By Mark Kenny
A version of this article was originally published by The Canberra Times.
It could have been the popular HBO series so elaborate were its costumes and back-stories from antiquity.
We watched from our couches and yet, it involved us, too. This was our head of state after all - both the one not yet buried, and the one newly crowned.
We'd had no say in this recondite theatre, this glacial game of thrones.
Australia is a nation trapped in the vortex of somebody else's history.
Having refused to voice our own story, we've clung ever more doggedly to another's, thinly claiming our bonds even as time and truth strain them to breaking point and new alienations accumulate.
The fact Elizabeth II reigned for so long meant it is not since WWII, essentially, that ordinary Australians have born witness to the vast symbolic opera surrounding the death of a hereditary English monarch.
Three-score and ten is a fair chunk of time for any country to evolve - especially a liberal-democratic, multicultural nation. Consider the attitudinal awakenings in Australia in the last 20 years, let alone the 70 since 1952.
Back then, the predominantly ex-British population numbered under 9 million and the census openly validated "full-blood Europeans" over subsidiary categories such as "half caste", "Asiatic Jew", and "Negro". There were four Persian males in 1954 and just one Timorese, nationwide.
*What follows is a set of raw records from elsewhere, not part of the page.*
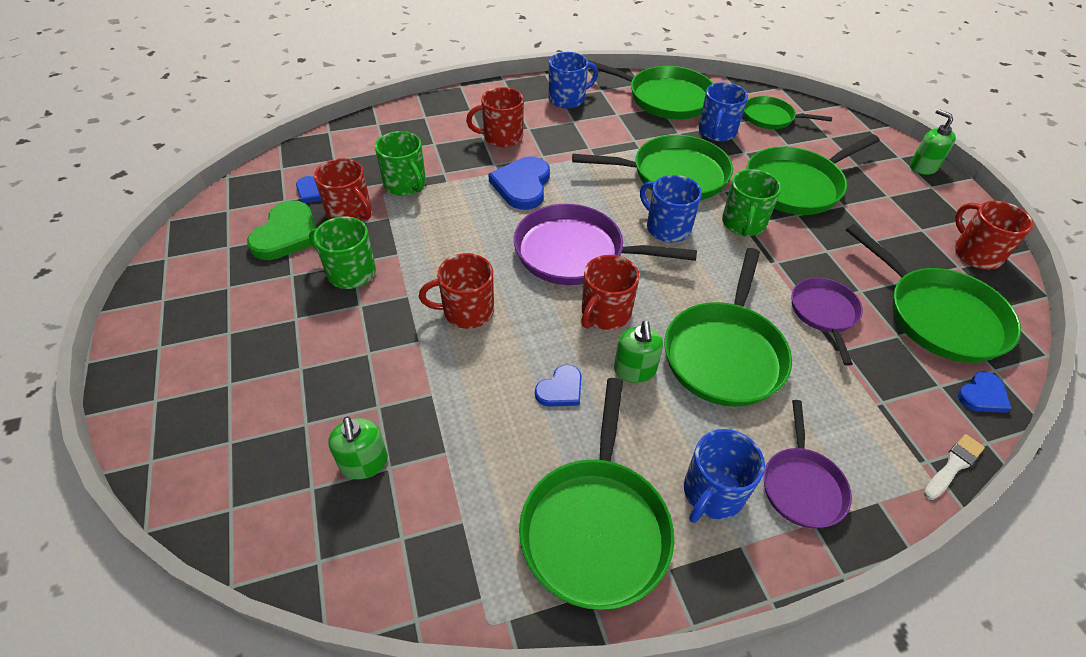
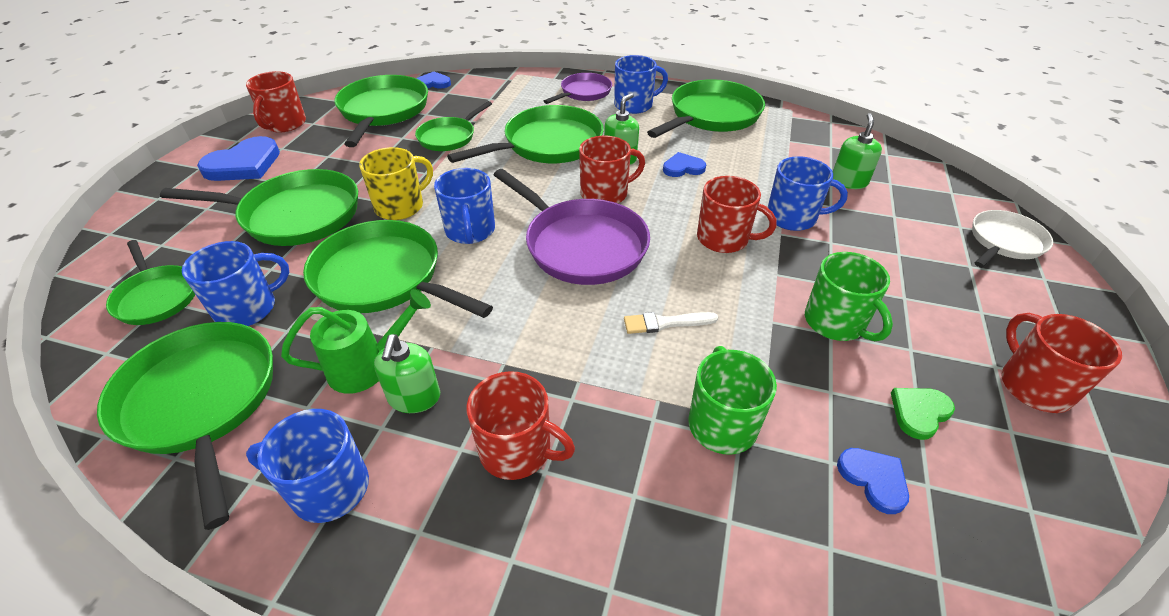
camera: 145 degrees left, 5 degrees down
(183, 438) = (1004, 242): none -> white pan
(287, 234) = (919, 412): green heart -> green heart, size x0.57
(350, 213) = (820, 408): red mug -> red mug (1033, 385)
(413, 368) = (793, 217): none -> blue mug
(522, 185) = (564, 345): blue heart -> blue heart (244, 164)
(614, 136) = (367, 367): none -> green watering can
(743, 224) = (400, 206): green mug -> yellow mug
(824, 313) = (449, 137): purple pan -> green pan
(923, 167) = (164, 182): green soap dispenser -> green soap dispenser (414, 397)
(953, 465) = (498, 74): white brush -> white brush (665, 323)

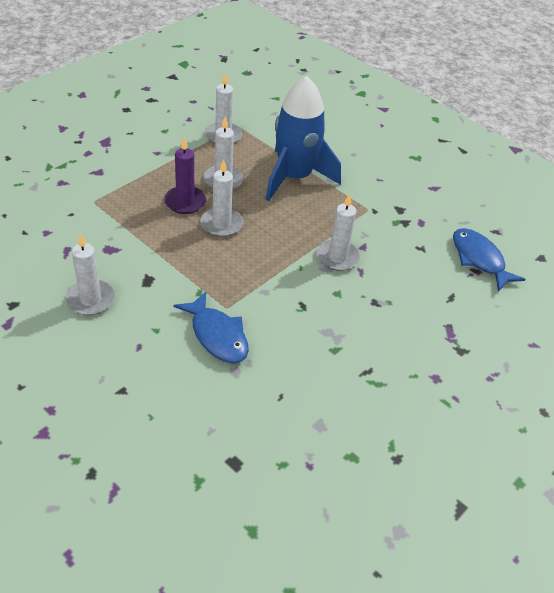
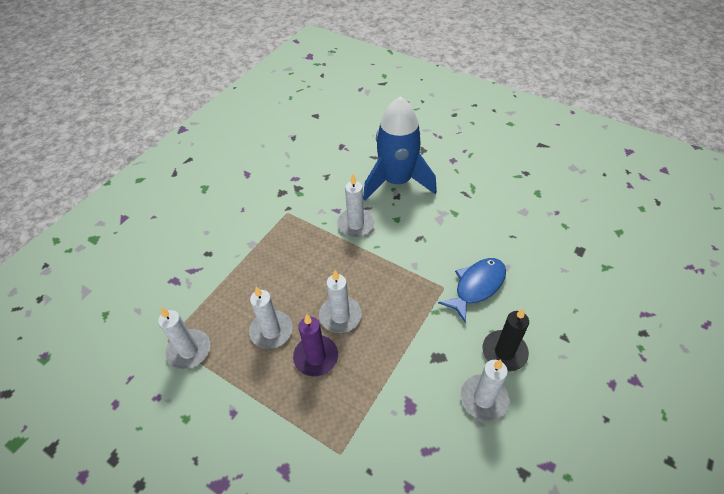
camera: 95 degrees left, 5 degrees up
(129, 331) = (504, 352): none -> black candle
(294, 177) = (253, 271): blue rocket -> blue rocket (397, 181)
(479, 259) = (328, 145): blue fish -> none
As for First Nations Peoples, many didn't count at all. Literally. The census data came with the coldly dismissive rider, "Exclusive of full-blood Aboriginals".
That deliberate (very revealing) practice ended with the 1967 referendum after which First Nations Peoples were no longer considered among the flora and fauna. Did they deserve an apology? Nobody thought to ask.
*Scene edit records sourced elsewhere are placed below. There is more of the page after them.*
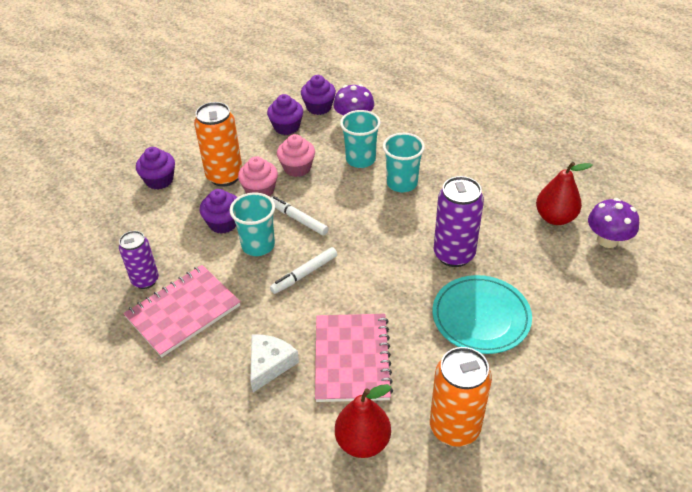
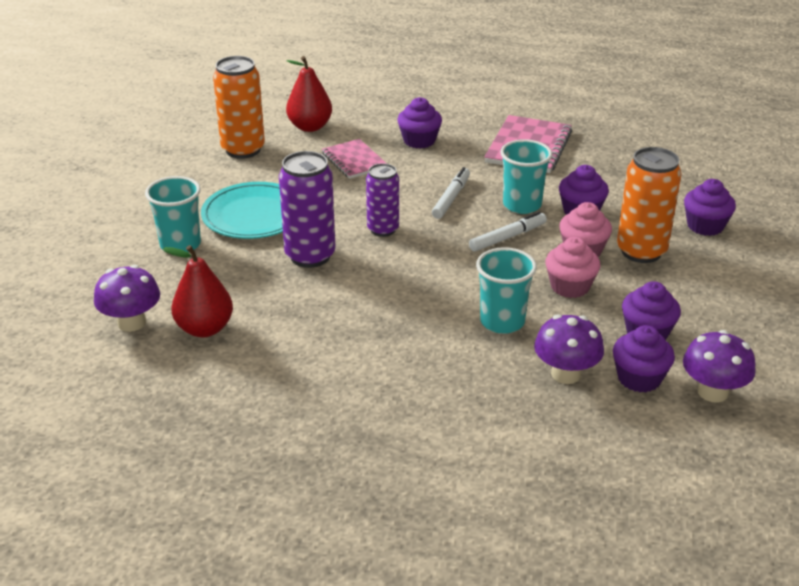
camera: 150 degrees right, 10 degrees down
(145, 280) = (590, 154): purple can -> purple can (383, 229)
(270, 364) = (419, 141): white cheese -> purple cupcake
(291, 91) = (712, 392): none -> purple mushroom
(298, 219) = (508, 237): white marker -> white marker turned 45 degrees counterclockwise
(352, 359) = (354, 161): pink notebook -> pink notebook, size x0.64
(402, 183) = (423, 309): turquoise cup -> turquoise cup (180, 245)

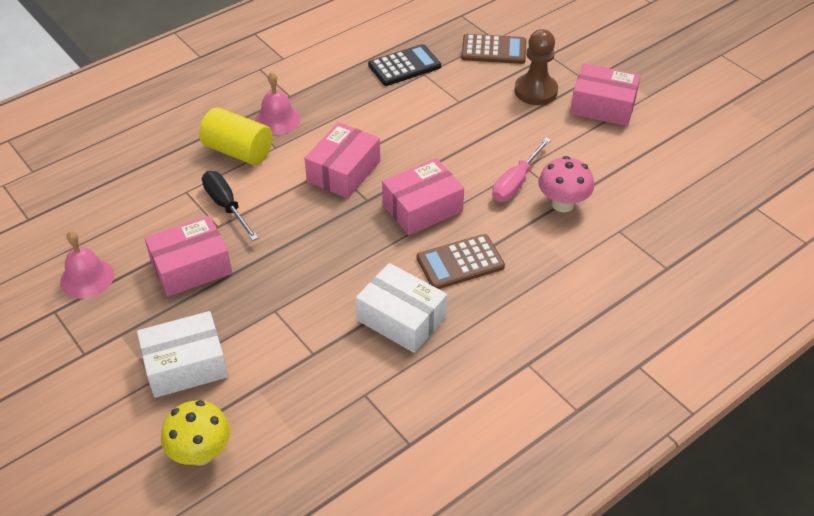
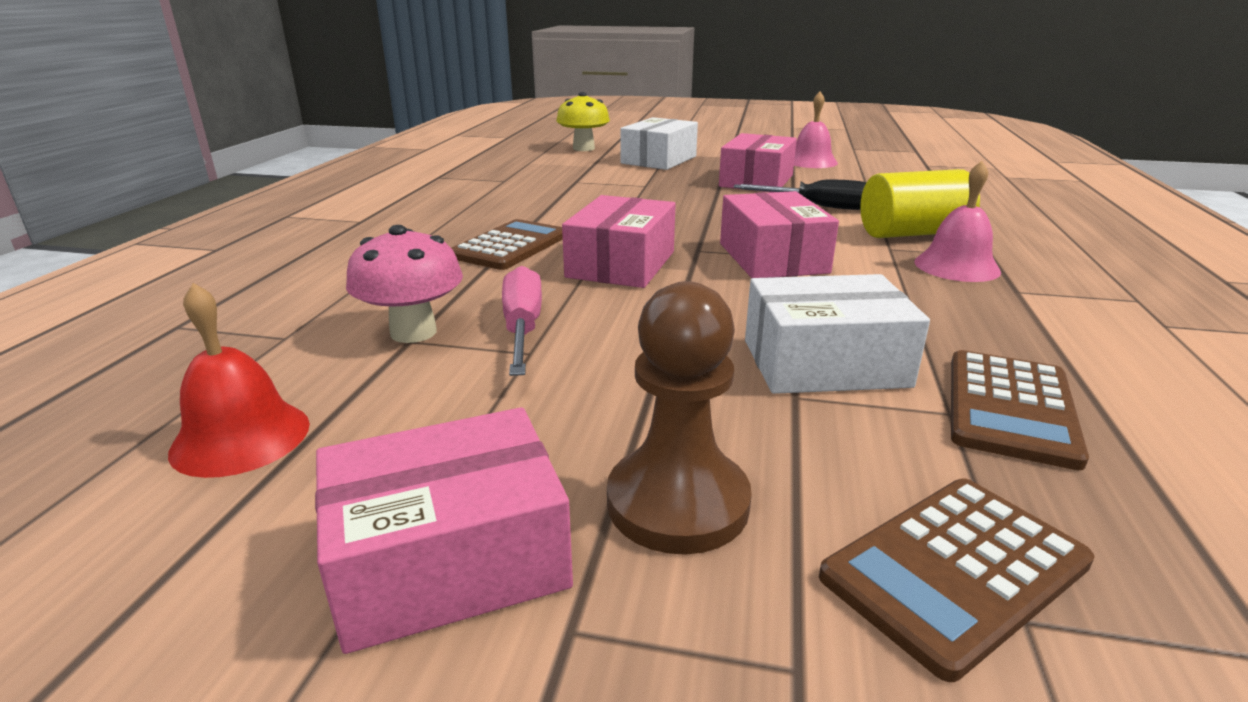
camera: 140 degrees right, 20 degrees down
(401, 319) = (525, 207): white box -> white box (824, 363)
(404, 66) = (1010, 408): black calculator -> brown calculator
(647, 175) = (241, 437): none -> red bell

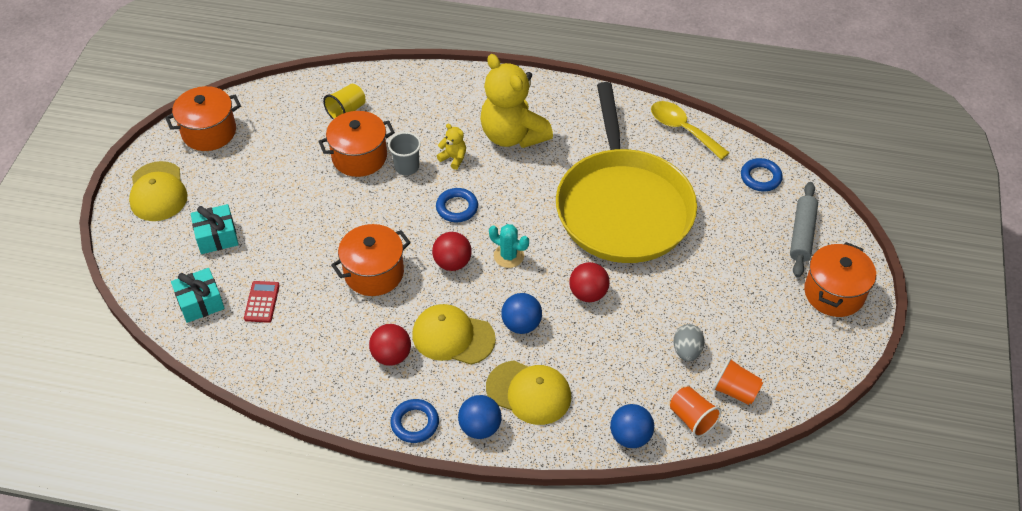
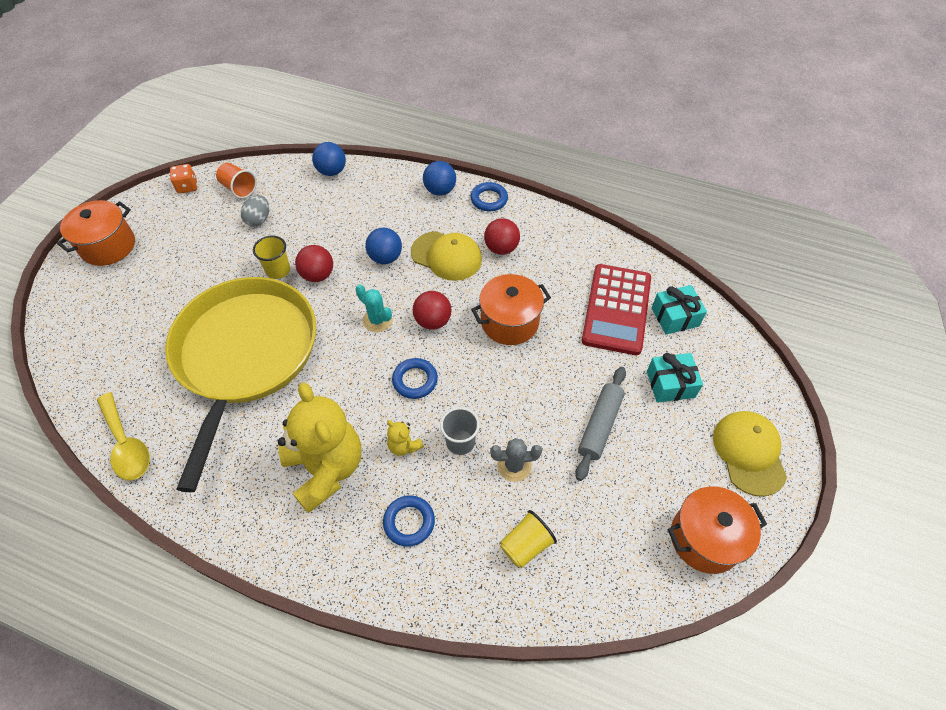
camera: 170 degrees left, 5 degrees up
(262, 302) = (616, 309): red calculator -> red calculator, size x2.24
(359, 157) = (514, 466): orange pot -> grey cactus
(529, 392) = (396, 208): yellow cap -> none
(633, 293) = (278, 270): none -> yellow cup
(692, 418) = (281, 176): orange cup -> none
(760, 177) = (86, 367): blue ring -> blue ring (409, 522)
(800, 384) = (187, 186): none -> orange dice
(802, 234) = (93, 301): grey rolling pin -> grey rolling pin (600, 426)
Australia knows better now yet such foul insults and countless atrocities are still to be assimilated into the explicit national story.
Meanwhile, the sovereign, as embodied by Elizabeth Windsor, has survived in Australia due largely to her ceremonial neutrality, and her extraordinary PR achievement of holding great wealth while projecting frugality, duty and modest comportment.
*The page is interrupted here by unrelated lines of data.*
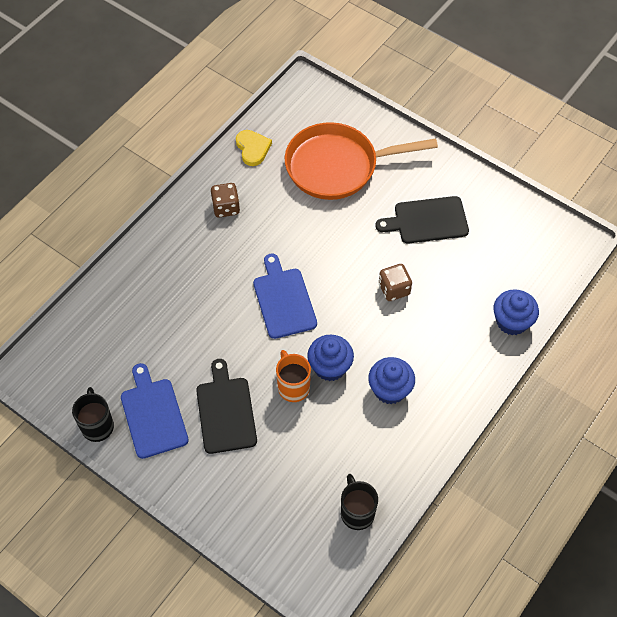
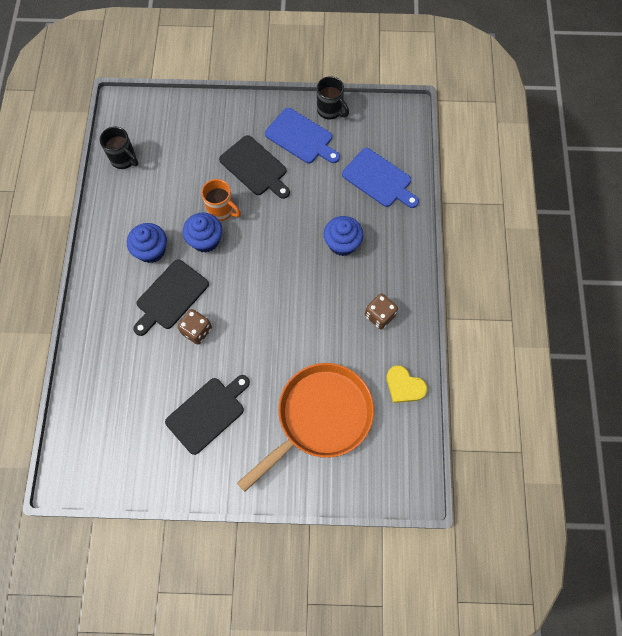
camera: 145 degrees right, 10 degrees up
(283, 300) = (275, 268): blue cutting board -> blue cutting board (379, 179)
(399, 333) = (170, 297): none -> black cutting board
(512, 321) = (86, 362): blue cupcake -> blue cupcake (342, 243)

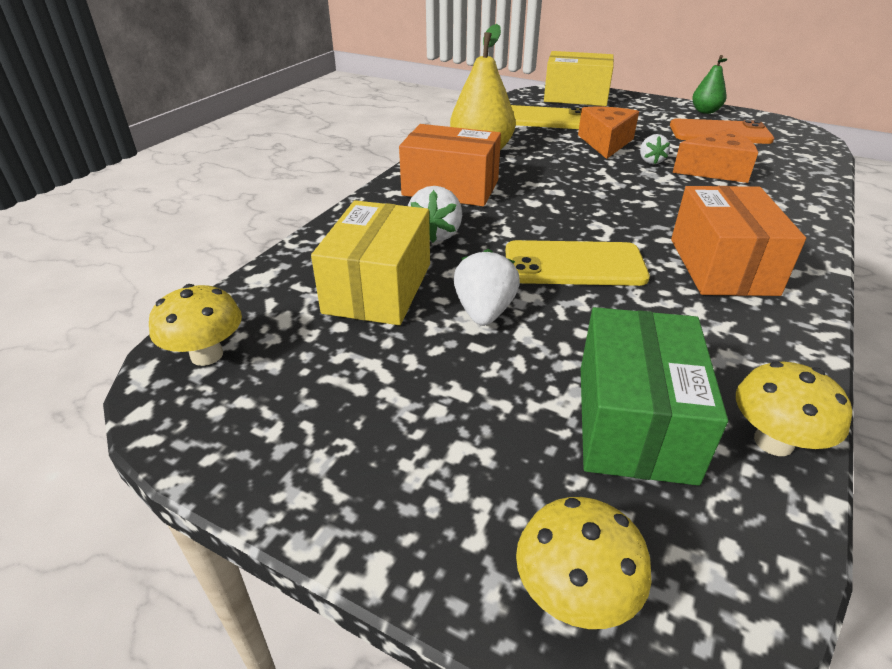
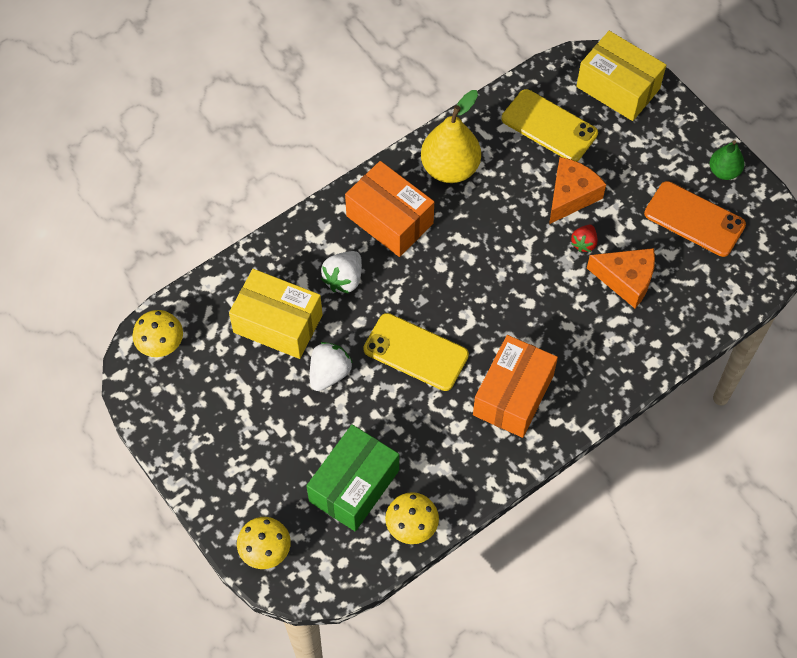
camera: 25 degrees right, 25 degrees up
(378, 288) = (278, 323): yellow box -> yellow box turned 75 degrees clockwise
(650, 161) = (584, 243): white strawberry -> red strawberry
What sweet irony then if, in the end, it was not Queen Elizabeth's death itself which hastened the onset of an Australian republic, but rather the decidedly un-Elizabethan surfeit of ceremony by the Crown and its enthusiasts which her death invited.
After almost three-quarters of a century of constancy, Australians have been jarringly exposed to the full symphony of ancient monarchical tradition - layer-upon-layer of arcane ritual largely obscured by Elizabeth's extended work-a-day reign.
This is the historic significance of her death. It has shown how out-of-step such pageantry is with modernity, with the kaleidoscope of contemporary Australia, and with the selfless devotion Elizabeth herself modelled.
If, arising from this macabre hand-over, this palace 'coup de mort', a new distance comes to grip the Australian public, it will be no thanks to our pro-republican government, nor a fearless and questioning media.
Such public grief as there is has been husbanded by dull broadcast conformity and slavish government diktat.
It was as if the political class and our media were telling us how deeply to feel by elevating the event itself through the earnestness of their responses.
Both tailored their actions to suit a quaint national sentiment as though it is still 1952. Does this reflect the Anglophone antecedents of policy-makers, media proprietors, and news chiefs?
It seems likely, even if it is not the whole explanation.
The royal death automatically set in motion a string of pre-arranged yet little-known fiats - rulings that would not have felt out of place for a dead Soviet leader.
Parliament was suspended for an official 15-day mourning period (even though Westminster sailed on initially) replete with a snap public holiday to "allow" us to grieve - or is it compel? This would cause problems for hospital operating schedules, cancer treatments and countless other functions.
The deceased Queen who toured more hospitals than anyone would have been horrified to think of treatments to the ill being needlessly denied or delayed.
On top of these, there were ceremonies of proclamation, cannon fire, condolence books and church services. All of it non-negotiable.
The assumption was manifest. We were officially bereft.
While state-owned media stopped short of the Eastern bloc tradition of suspending broadcasts in order to play sombre dirges for days on end, its wall-to-wall black-tied coverage offered something of the same anaesthetising effect. Here was a story with just one angle, its paralysing sadness deigned universal, its gravity beyond question.
Even a week later, other stories were still struggling for purchase. News Radio's headlines on Thursday morning waited until story three or four to report the World Health Organisation believed an end to the pandemic was in sight. COVID-19 is the biggest and most deadly event so far this century. A possible conclusion should be just about unbeatable news-wise. But an end to the pandemic could not compete against word the Palace had settled on two minutes of silence for the funeral (rather than one presumably) - an event still four days away.
Further disappointment awaits. Australia, that great democratic social laboratory - the only nation with a continent to itself - now faces the embarrassment of being beaten to independence by member states of the United Kingdom itself, Scotland and Wales. Nationals of the latter are now openly asking why the Prince of Wales is not Welsh?
It's a good question. We should ask our own. When it's acceptable to the government that is. And the media.
Mark Kenny is a professor at the ANU Australian Studies Institute and host of the Democracy Sausage podcast.